Разве не так? Она мне в прямом смысле открыла мир. До школы ездили с ней в Москву и Ленинград. Я таращил наивные глазёнки: Кремль, Красная площадь, Эрмитаж, Пётр I на коне, Кунсткамера с уродцами, подземелья с пыточными масками, ещё много-много чего шокирующего, интересного, забавного!.. В мавзолей не попали – очередь была в пять раз больше, чем в магазин за дефицитной колбасой. В Петропавловской крепости в двенадцать часов так грохнула пушка, что у мамочки слетела с головы газета от солнца; перепугались вместе с толпой экскурсантов, после дружно смеялись. Разве это забыть! И верилось, как в песне: «Пусть всегда будет мама, пусть всегда буду я…». Да, всегда буду с тобой.
Что же изменилось позже в наших отношенях? Я не понимал. Я становился дерзким подростком. Наверное, началось с техпор, как с «малолетки» вернулся Алик Сидоров. Он курил и кашлял, кашлял и опять курил. Видно считал, что лучше задохнуться в дыму, чем не казаться крутым перед такими сосунками. Ещё пугал тоном бывалого о беспределе на зоне. Наши уши заворачивались в трубочку. Мы, подросткии, внимали Сидору с уваженем и страхом. Не то ещё ножичком пырнёт! И блатюган быстро начал верховодить над нами. Но потом во мне возникло необъяснимое противоречие. С одной стороны, чувствовал, что не по пути с нагловатым и злобным уголовничком. С другой, сам становился грубым и наглым, иначе среди пацанвы выглядишь позорно. Я попал на учёт в комнате по делам несовершеннолетних. И откровенности с маманей уже не получалось. Я закрылся намертво.
Потому в этот раз вспылил и отрезал окончательно:
– Чего ты суёшь нос в мои дела?! Что хочу, то и буду делать!
Она в ответ:
– Совсем от рук отбился! Что за поездки в Москву? Почему не предупредил? Откуда иностранные вещички? Не хватало, чтобы тебя посадили за спекуляцию. Понимаешь, что могут выгнать из института, если узнают? Гляди, сколько верёвочке не виться, конец будет. Вспомни Вовку Хлебникова.
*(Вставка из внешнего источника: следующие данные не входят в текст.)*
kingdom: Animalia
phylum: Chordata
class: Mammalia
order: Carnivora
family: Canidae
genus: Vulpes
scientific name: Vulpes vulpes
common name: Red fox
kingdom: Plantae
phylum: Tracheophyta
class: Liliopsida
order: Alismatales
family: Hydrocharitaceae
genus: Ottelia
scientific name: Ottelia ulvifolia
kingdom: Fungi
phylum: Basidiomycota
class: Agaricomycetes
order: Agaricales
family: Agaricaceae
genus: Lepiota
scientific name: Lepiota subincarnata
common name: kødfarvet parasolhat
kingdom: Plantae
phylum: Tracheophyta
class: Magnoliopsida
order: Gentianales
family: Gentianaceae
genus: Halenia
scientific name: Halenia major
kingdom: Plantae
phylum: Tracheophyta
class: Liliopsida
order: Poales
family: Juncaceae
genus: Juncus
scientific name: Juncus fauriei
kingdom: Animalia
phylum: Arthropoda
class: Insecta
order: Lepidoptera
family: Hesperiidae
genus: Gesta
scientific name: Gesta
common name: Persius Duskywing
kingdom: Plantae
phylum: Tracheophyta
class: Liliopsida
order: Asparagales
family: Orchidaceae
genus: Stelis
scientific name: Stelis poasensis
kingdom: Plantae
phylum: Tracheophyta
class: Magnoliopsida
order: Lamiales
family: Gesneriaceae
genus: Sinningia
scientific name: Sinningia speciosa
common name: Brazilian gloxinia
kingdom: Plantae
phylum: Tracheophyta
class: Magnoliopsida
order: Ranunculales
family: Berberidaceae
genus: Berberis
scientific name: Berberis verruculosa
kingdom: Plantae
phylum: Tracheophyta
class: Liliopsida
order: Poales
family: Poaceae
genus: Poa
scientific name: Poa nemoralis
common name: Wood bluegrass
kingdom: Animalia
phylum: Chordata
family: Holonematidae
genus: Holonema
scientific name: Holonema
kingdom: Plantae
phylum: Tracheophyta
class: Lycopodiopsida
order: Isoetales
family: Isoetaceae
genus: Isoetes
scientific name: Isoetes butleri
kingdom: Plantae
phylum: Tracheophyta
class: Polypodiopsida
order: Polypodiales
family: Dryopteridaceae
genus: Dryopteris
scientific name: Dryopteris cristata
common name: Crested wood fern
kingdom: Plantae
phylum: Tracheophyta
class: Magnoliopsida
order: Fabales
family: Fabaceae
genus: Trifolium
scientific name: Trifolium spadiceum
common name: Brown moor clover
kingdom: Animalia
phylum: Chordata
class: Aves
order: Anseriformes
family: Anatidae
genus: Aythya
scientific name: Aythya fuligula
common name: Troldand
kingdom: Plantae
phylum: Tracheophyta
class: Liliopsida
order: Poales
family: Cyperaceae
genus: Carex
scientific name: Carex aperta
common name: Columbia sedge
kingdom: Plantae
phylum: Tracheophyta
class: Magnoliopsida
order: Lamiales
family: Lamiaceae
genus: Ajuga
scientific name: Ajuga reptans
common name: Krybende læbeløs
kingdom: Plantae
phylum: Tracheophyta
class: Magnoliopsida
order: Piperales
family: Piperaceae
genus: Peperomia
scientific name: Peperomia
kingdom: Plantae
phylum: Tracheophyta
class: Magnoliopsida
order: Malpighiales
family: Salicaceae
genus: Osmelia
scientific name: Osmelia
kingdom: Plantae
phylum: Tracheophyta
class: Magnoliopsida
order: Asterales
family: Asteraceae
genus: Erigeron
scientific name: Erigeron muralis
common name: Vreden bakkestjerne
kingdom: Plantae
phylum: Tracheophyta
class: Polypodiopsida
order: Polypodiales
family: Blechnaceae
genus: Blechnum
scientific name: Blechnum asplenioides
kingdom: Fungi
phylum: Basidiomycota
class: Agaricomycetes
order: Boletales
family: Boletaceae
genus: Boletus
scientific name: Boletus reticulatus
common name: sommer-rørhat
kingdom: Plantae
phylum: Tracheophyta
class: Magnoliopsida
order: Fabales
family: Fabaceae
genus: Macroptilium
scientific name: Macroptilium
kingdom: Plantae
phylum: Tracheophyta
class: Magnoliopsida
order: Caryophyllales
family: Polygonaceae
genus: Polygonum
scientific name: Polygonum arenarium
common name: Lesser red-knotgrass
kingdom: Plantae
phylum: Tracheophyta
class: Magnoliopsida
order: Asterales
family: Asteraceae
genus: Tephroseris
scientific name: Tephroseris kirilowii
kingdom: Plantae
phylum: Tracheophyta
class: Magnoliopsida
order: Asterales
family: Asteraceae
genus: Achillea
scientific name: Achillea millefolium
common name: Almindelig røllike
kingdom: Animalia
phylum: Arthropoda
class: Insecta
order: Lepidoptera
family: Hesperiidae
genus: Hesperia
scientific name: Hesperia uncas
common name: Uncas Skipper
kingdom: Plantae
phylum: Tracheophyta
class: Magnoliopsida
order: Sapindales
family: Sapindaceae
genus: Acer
Ага, буду докладывать, что и как. Я уже взросленький, вправе иметь собственную жизнь. Так дело не пойдёт! Моя мамочка даже не подозревала, что студенты в институте давно толкают друг другу импорт: пока лектор тянет нудятину, студенты по рядам передают джинсы, пласты и батники. И модные очки-капельки прикупил таким образом. Стёкла у них были оранжевого цвета. Наденешь, и настроение сразу поднимается до изумительных высот! На улице – слякоть, в студенческой книжке «незачёт», хрип в горле от простуды, а тебе всё оранжево. Как две мандаринки в детстве. Вот за то и любил свои солнечные очочки.
В тот раз слово за слова, и мы разругались вдрызг.
– Эгоист! Делает только, что хочет! По дому перестал помогать, – сыпались обвинения.
Я хлопнул дверью, сказав, что больше моей ноги не будет здесь. «Делает, что хочет…». Нет, буду делать, что другие взбредёт в голову! Я хочу ЖИТЬ ПО-СВОЕМУ.
Решил подыскать съёмное жильё. Нацепил оражевые «капельки» и сказал твёрдо: «Всё будет хорошо! Не такое видали, через хрен кидали».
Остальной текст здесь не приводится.